I have evidence of at least 250 successes for the prompt. Claude definitely appears to have a higher rejection rate. Q also rejects fairly consistently (based on Claude, so that makes sense).

Context: I've been responding to this all day, and wrote https://www.wiz.io/blog/s1ngularity-supply-chain-attack

stuartjohnson12 5 days ago | parent | prev [-]

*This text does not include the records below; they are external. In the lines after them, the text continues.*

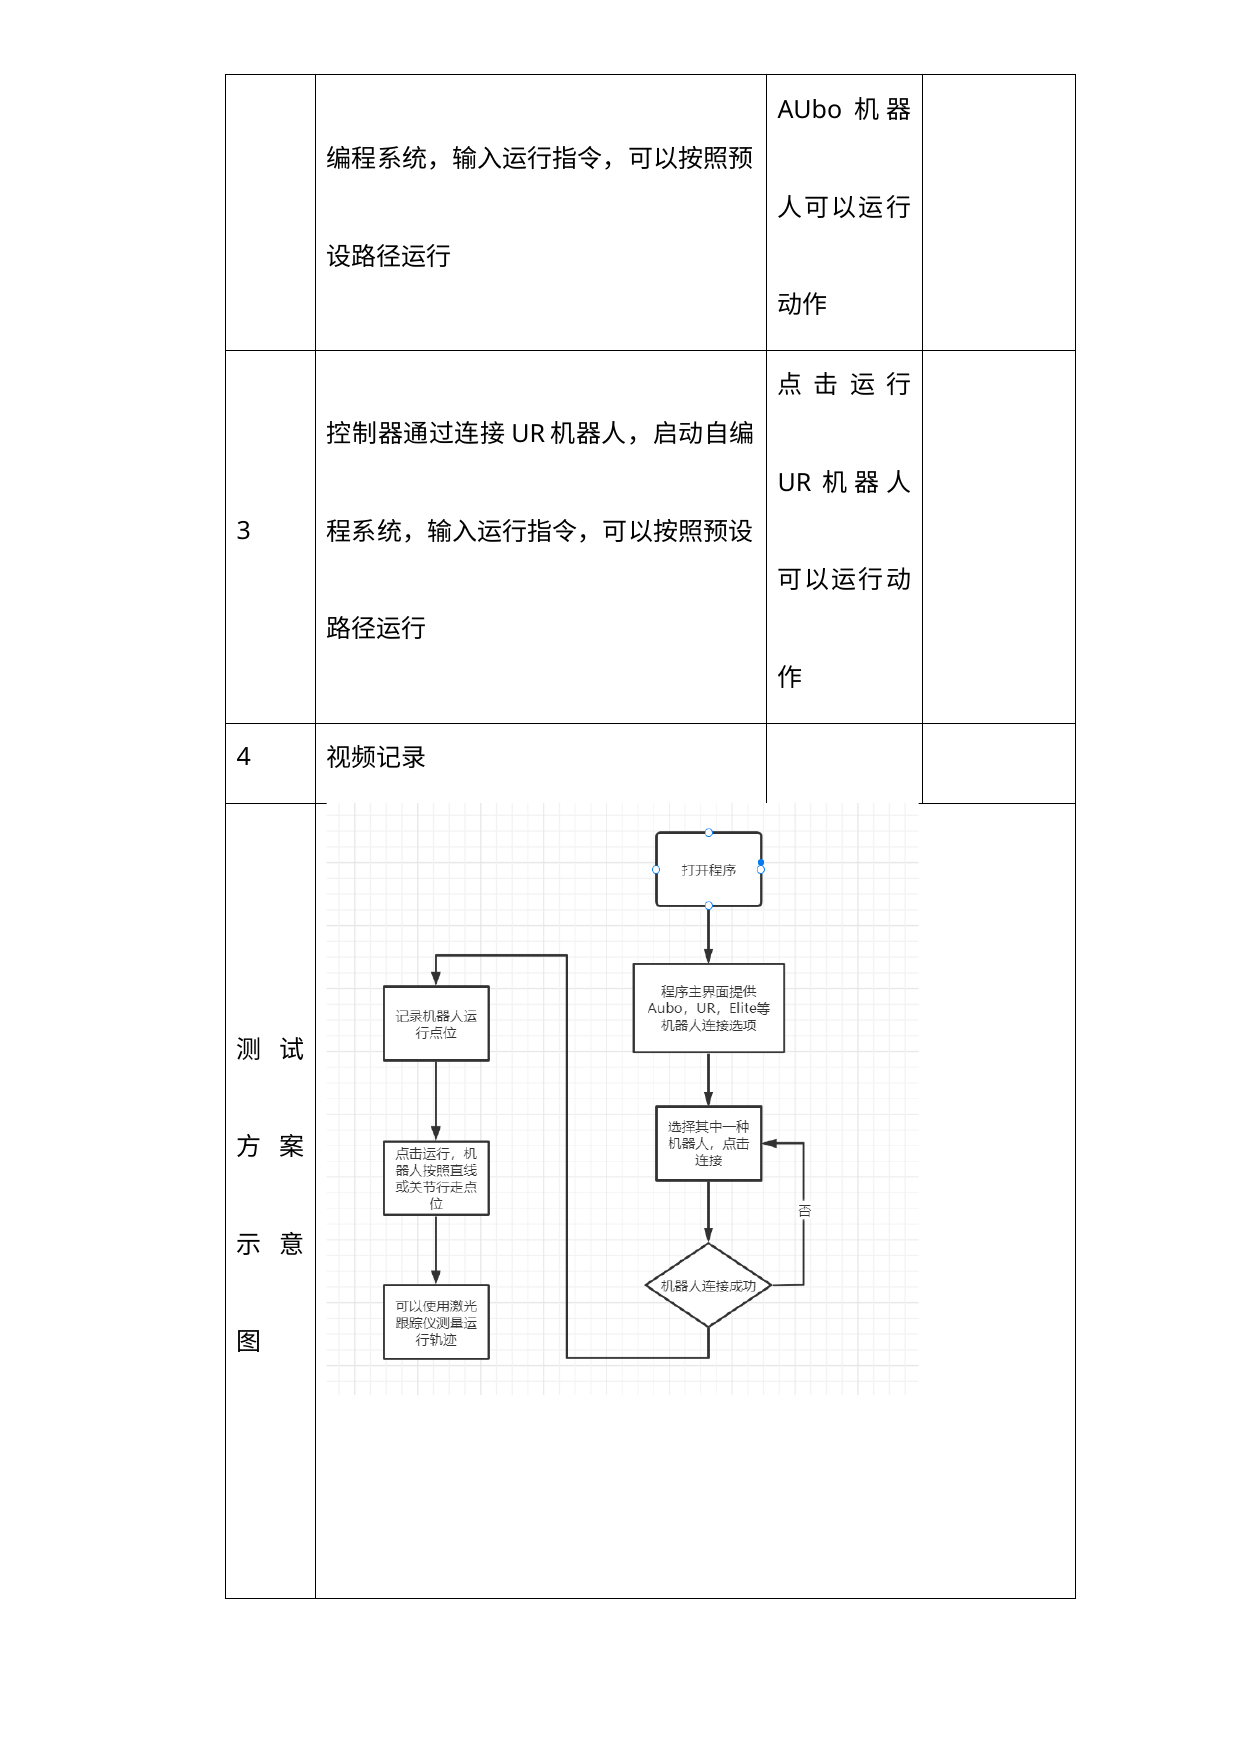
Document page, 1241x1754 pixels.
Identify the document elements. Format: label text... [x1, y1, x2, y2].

table_cell 测试方案示意图 [226, 804, 315, 1598]
picture [326, 803, 919, 1395]
table_cell [316, 804, 1075, 1598]
table_cell [923, 351, 1075, 722]
table_cell 点击运行AUbo机器人可以运行动作 [767, 75, 922, 349]
table_cell [767, 724, 922, 803]
table_cell 2 [226, 75, 315, 349]
table_cell [923, 724, 1075, 803]
table_cell [923, 75, 1075, 349]
table_cell 4 [226, 724, 315, 803]
table_cell 3 [226, 351, 315, 722]
table_cell 视频记录 [316, 724, 766, 803]
table_cell 点击运行UR机器人可以运行动作 [767, 351, 922, 722]
table_cell 控制器通过连接UR机器人，启动自编程系统，输入运行指令，可以按照预设路径运行 [316, 351, 766, 722]
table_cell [316, 75, 766, 349]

Incredibly common W for Anthropic safeguards. In almost every case I see Claude go head-to-head on refusals with another model provider in a real-world scenario, Claude behaves and the other model doesn't. There was a viral case on Tiktok of some lady going through a mental health episode who was being enabled and referred to as "The Oracle" by ChatGPT, but when she swapped to Claude, Claude eventually refused and told her to speak to a professional.

That's not to say the "That's absolutely right!" doesn't get annoying after a while, but we'd be doing everyone a disservice if we didn't reward Anthropic for paying more heed to safety and refusals than other labs.